Source material START
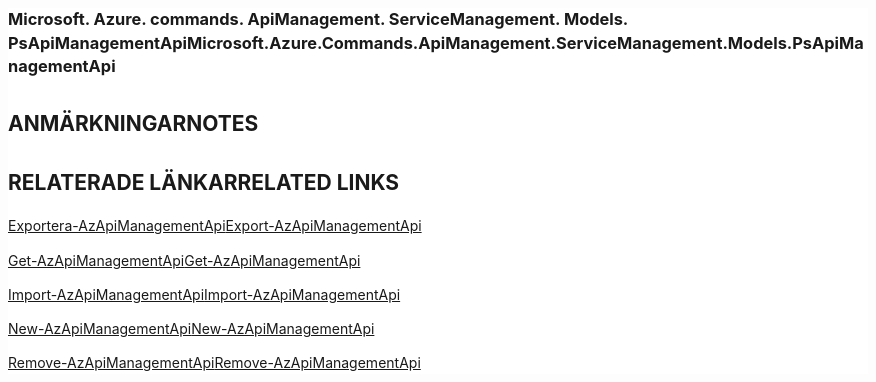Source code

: ### <span data-ttu-id="9625b-178">Microsoft. Azure. commands. ApiManagement. ServiceManagement. Models. PsApiManagementApi</span><span class="sxs-lookup"><span data-stu-id="9625b-178">Microsoft.Azure.Commands.ApiManagement.ServiceManagement.Models.PsApiManagementApi</span></span>

## <span data-ttu-id="9625b-179">ANMÄRKNINGAR</span><span class="sxs-lookup"><span data-stu-id="9625b-179">NOTES</span></span>

## <span data-ttu-id="9625b-180">RELATERADE LÄNKAR</span><span class="sxs-lookup"><span data-stu-id="9625b-180">RELATED LINKS</span></span>

[<span data-ttu-id="9625b-181">Exportera-AzApiManagementApi</span><span class="sxs-lookup"><span data-stu-id="9625b-181">Export-AzApiManagementApi</span></span>](./Export-AzApiManagementApi.md)

[<span data-ttu-id="9625b-182">Get-AzApiManagementApi</span><span class="sxs-lookup"><span data-stu-id="9625b-182">Get-AzApiManagementApi</span></span>](./Get-AzApiManagementApi.md)

[<span data-ttu-id="9625b-183">Import-AzApiManagementApi</span><span class="sxs-lookup"><span data-stu-id="9625b-183">Import-AzApiManagementApi</span></span>](./Import-AzApiManagementApi.md)

[<span data-ttu-id="9625b-184">New-AzApiManagementApi</span><span class="sxs-lookup"><span data-stu-id="9625b-184">New-AzApiManagementApi</span></span>](./New-AzApiManagementApi.md)

[<span data-ttu-id="9625b-185">Remove-AzApiManagementApi</span><span class="sxs-lookup"><span data-stu-id="9625b-185">Remove-AzApiManagementApi</span></span>](./Remove-AzApiManagementApi.md)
Source material END
**Work item**
From the material above, reproduce everything verbatim except the pictures.

**Exercise output**
Source code

: ### <span data-ttu-id="9625b-178">Microsoft. Azure. commands. ApiManagement. ServiceManagement. Models. PsApiManagementApi</span><span class="sxs-lookup"><span data-stu-id="9625b-178">Microsoft.Azure.Commands.ApiManagement.ServiceManagement.Models.PsApiManagementApi</span></span>

## <span data-ttu-id="9625b-179">ANMÄRKNINGAR</span><span class="sxs-lookup"><span data-stu-id="9625b-179">NOTES</span></span>

## <span data-ttu-id="9625b-180">RELATERADE LÄNKAR</span><span class="sxs-lookup"><span data-stu-id="9625b-180">RELATED LINKS</span></span>

[<span data-ttu-id="9625b-181">Exportera-AzApiManagementApi</span><span class="sxs-lookup"><span data-stu-id="9625b-181">Export-AzApiManagementApi</span></span>](./Export-AzApiManagementApi.md)

[<span data-ttu-id="9625b-182">Get-AzApiManagementApi</span><span class="sxs-lookup"><span data-stu-id="9625b-182">Get-AzApiManagementApi</span></span>](./Get-AzApiManagementApi.md)

[<span data-ttu-id="9625b-183">Import-AzApiManagementApi</span><span class="sxs-lookup"><span data-stu-id="9625b-183">Import-AzApiManagementApi</span></span>](./Import-AzApiManagementApi.md)

[<span data-ttu-id="9625b-184">New-AzApiManagementApi</span><span class="sxs-lookup"><span data-stu-id="9625b-184">New-AzApiManagementApi</span></span>](./New-AzApiManagementApi.md)

[<span data-ttu-id="9625b-185">Remove-AzApiManagementApi</span><span class="sxs-lookup"><span data-stu-id="9625b-185">Remove-AzApiManagementApi</span></span>](./Remove-AzApiManagementApi.md)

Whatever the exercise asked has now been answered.